═══ DATA PROVIDED

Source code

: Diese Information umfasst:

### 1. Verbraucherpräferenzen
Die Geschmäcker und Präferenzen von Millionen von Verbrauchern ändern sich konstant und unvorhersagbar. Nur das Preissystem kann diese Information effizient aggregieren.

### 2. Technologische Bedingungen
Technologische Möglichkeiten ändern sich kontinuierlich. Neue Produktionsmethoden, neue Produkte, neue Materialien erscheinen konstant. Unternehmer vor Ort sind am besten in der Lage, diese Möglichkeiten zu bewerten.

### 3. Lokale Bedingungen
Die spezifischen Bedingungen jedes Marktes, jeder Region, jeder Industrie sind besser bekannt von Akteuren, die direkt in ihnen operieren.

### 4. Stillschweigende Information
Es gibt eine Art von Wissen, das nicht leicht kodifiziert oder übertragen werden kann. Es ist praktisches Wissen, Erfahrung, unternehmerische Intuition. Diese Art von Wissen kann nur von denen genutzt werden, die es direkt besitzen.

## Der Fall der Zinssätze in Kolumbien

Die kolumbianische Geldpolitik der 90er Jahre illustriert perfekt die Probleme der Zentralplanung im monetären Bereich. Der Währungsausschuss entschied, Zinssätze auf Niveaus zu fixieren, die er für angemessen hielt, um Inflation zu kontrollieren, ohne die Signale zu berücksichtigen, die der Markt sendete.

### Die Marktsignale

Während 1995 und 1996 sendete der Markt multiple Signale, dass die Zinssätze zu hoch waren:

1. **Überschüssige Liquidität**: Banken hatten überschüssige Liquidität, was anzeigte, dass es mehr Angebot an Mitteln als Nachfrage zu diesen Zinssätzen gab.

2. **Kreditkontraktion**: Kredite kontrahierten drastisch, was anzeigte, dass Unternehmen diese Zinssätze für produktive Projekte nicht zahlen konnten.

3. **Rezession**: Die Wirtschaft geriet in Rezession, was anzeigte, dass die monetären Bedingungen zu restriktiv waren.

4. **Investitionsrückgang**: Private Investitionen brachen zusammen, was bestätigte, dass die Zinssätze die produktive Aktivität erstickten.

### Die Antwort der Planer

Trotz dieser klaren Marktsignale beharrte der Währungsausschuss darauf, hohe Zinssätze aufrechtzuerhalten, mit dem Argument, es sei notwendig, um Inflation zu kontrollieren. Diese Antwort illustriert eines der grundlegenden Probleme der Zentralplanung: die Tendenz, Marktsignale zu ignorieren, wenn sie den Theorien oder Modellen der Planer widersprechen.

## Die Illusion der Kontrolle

══════

Please output each entry above exactly, leaving nothing out.

**EXERCISE OUTPUT:**
Source code

: Diese Information umfasst:

### 1. Verbraucherpräferenzen
Die Geschmäcker und Präferenzen von Millionen von Verbrauchern ändern sich konstant und unvorhersagbar. Nur das Preissystem kann diese Information effizient aggregieren.

### 2. Technologische Bedingungen
Technologische Möglichkeiten ändern sich kontinuierlich. Neue Produktionsmethoden, neue Produkte, neue Materialien erscheinen konstant. Unternehmer vor Ort sind am besten in der Lage, diese Möglichkeiten zu bewerten.

### 3. Lokale Bedingungen
Die spezifischen Bedingungen jedes Marktes, jeder Region, jeder Industrie sind besser bekannt von Akteuren, die direkt in ihnen operieren.

### 4. Stillschweigende Information
Es gibt eine Art von Wissen, das nicht leicht kodifiziert oder übertragen werden kann. Es ist praktisches Wissen, Erfahrung, unternehmerische Intuition. Diese Art von Wissen kann nur von denen genutzt werden, die es direkt besitzen.

## Der Fall der Zinssätze in Kolumbien

Die kolumbianische Geldpolitik der 90er Jahre illustriert perfekt die Probleme der Zentralplanung im monetären Bereich. Der Währungsausschuss entschied, Zinssätze auf Niveaus zu fixieren, die er für angemessen hielt, um Inflation zu kontrollieren, ohne die Signale zu berücksichtigen, die der Markt sendete.

### Die Marktsignale

Während 1995 und 1996 sendete der Markt multiple Signale, dass die Zinssätze zu hoch waren:

1. **Überschüssige Liquidität**: Banken hatten überschüssige Liquidität, was anzeigte, dass es mehr Angebot an Mitteln als Nachfrage zu diesen Zinssätzen gab.

2. **Kreditkontraktion**: Kredite kontrahierten drastisch, was anzeigte, dass Unternehmen diese Zinssätze für produktive Projekte nicht zahlen konnten.

3. **Rezession**: Die Wirtschaft geriet in Rezession, was anzeigte, dass die monetären Bedingungen zu restriktiv waren.

4. **Investitionsrückgang**: Private Investitionen brachen zusammen, was bestätigte, dass die Zinssätze die produktive Aktivität erstickten.

### Die Antwort der Planer

Trotz dieser klaren Marktsignale beharrte der Währungsausschuss darauf, hohe Zinssätze aufrechtzuerhalten, mit dem Argument, es sei notwendig, um Inflation zu kontrollieren. Diese Antwort illustriert eines der grundlegenden Probleme der Zentralplanung: die Tendenz, Marktsignale zu ignorieren, wenn sie den Theorien oder Modellen der Planer widersprechen.

## Die Illusion der Kontrolle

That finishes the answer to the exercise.